Light-Duty NY Worker Gets No Reduced Earnings Benefits Following COVID-19 Cutbacks
Where, after his work-related injury, a New York employee returned to light work for a different employer and then was laid off due to cutbacks related to the COVID-19 pandemic, he was not entitled to a reduced earnings award since his job loss was unrelated to his work-related disability, held a state appellate court [Matter of Coll v. Cross Country Constr., 2022 N.Y. App. Div. LEXIS 902 (Feb. 10, 2022)]. His remedy was to collect unemployment insurance benefits, if eligible, to replace his lost income that followed his pandemic-related layoff.
Background
In September 2016, the claimant sustained work-related injuries to his neck and left shoulder while employed as a laborer for a cement company. Thereafter, he was awarded workers’ compensation benefits at a temporary partial disability rate. In late February 2020, he returned to light-duty work at a reduced salary for a different employer as a school security officer. He received reduced earnings awards from that date and ongoing.

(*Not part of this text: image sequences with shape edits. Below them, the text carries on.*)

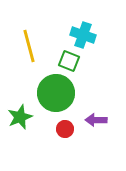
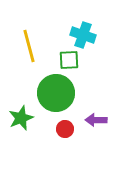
green square: moved 1 px up; rotated 25 degrees counterclockwise
green star: moved 1 px right, 1 px down
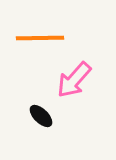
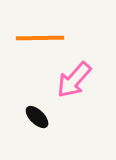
black ellipse: moved 4 px left, 1 px down
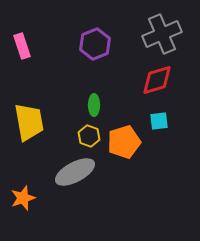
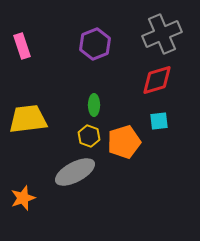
yellow trapezoid: moved 1 px left, 3 px up; rotated 87 degrees counterclockwise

The claimant was laid off from that security officer position on June 30, 2020, due to the COVID-19 pandemic. His employer also notified him that it would not be renewing his employment for the upcoming school year because the school district was uncertain as to its staffing needs during the ongoing pandemic. Following a hearing, a WCLJ concluded that because the claimant lost his security officer job for reasons wholly unrelated to his work-related disability, he had no compensable lost time and was not entitled to reduced earnings awards after June 30, 2020. The Board affirmed and the claimant appealed.

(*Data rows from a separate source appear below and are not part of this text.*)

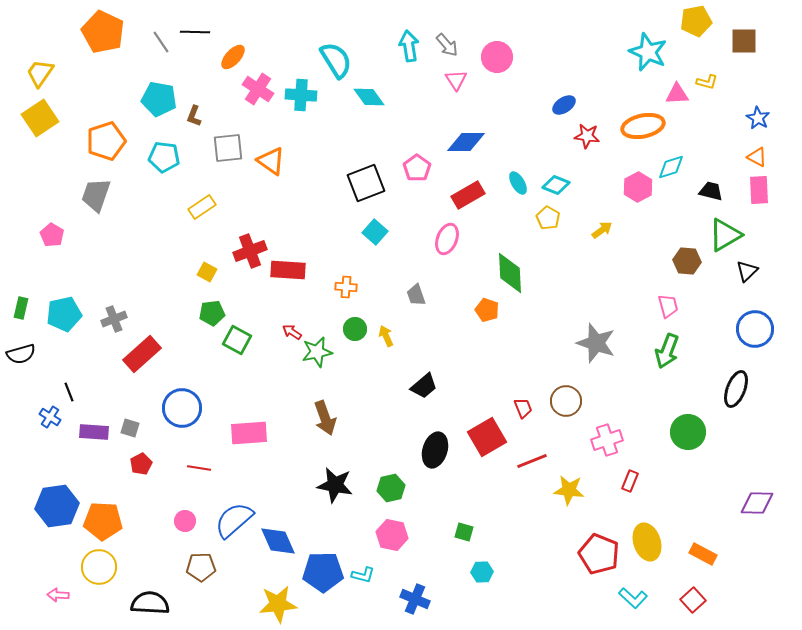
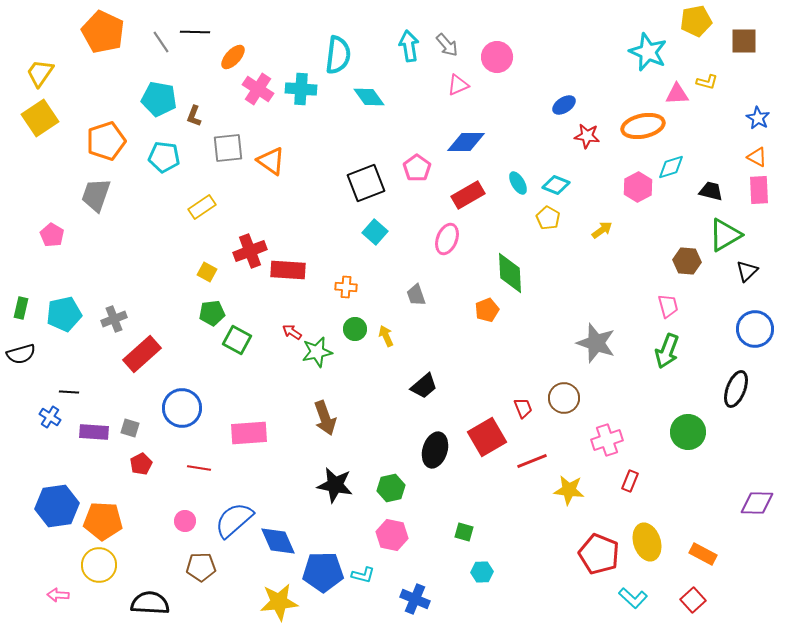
cyan semicircle at (336, 60): moved 2 px right, 5 px up; rotated 39 degrees clockwise
pink triangle at (456, 80): moved 2 px right, 5 px down; rotated 40 degrees clockwise
cyan cross at (301, 95): moved 6 px up
orange pentagon at (487, 310): rotated 30 degrees clockwise
black line at (69, 392): rotated 66 degrees counterclockwise
brown circle at (566, 401): moved 2 px left, 3 px up
yellow circle at (99, 567): moved 2 px up
yellow star at (278, 604): moved 1 px right, 2 px up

Appellate Court’s Decision
The claimant argued that he was entitled to a reduced earnings award because his loss of employment was not voluntary. The appellate court acknowledged that he had not quit, but rather had been laid off. It stressed, however, that where, as here, a claimant’s loss of employment is due to a factor other than his or her work-related injury, he or she bears the burden of establishing by substantial evidence that his or her disability contributed to his or her continued unemployment. Reviewing the record, the court said that there was no evidence that the claimant’s continued unemployment was due in any respect to his work-related injury, such as an inability to perform a job. Thus, the Board’s determinations that the claimant’s loss of employment and ongoing unemployment were unrelated to his work-related disability, and that his unemployment was voluntary for purposes of the Workers’ Compensation Law, were supported by substantial evidence.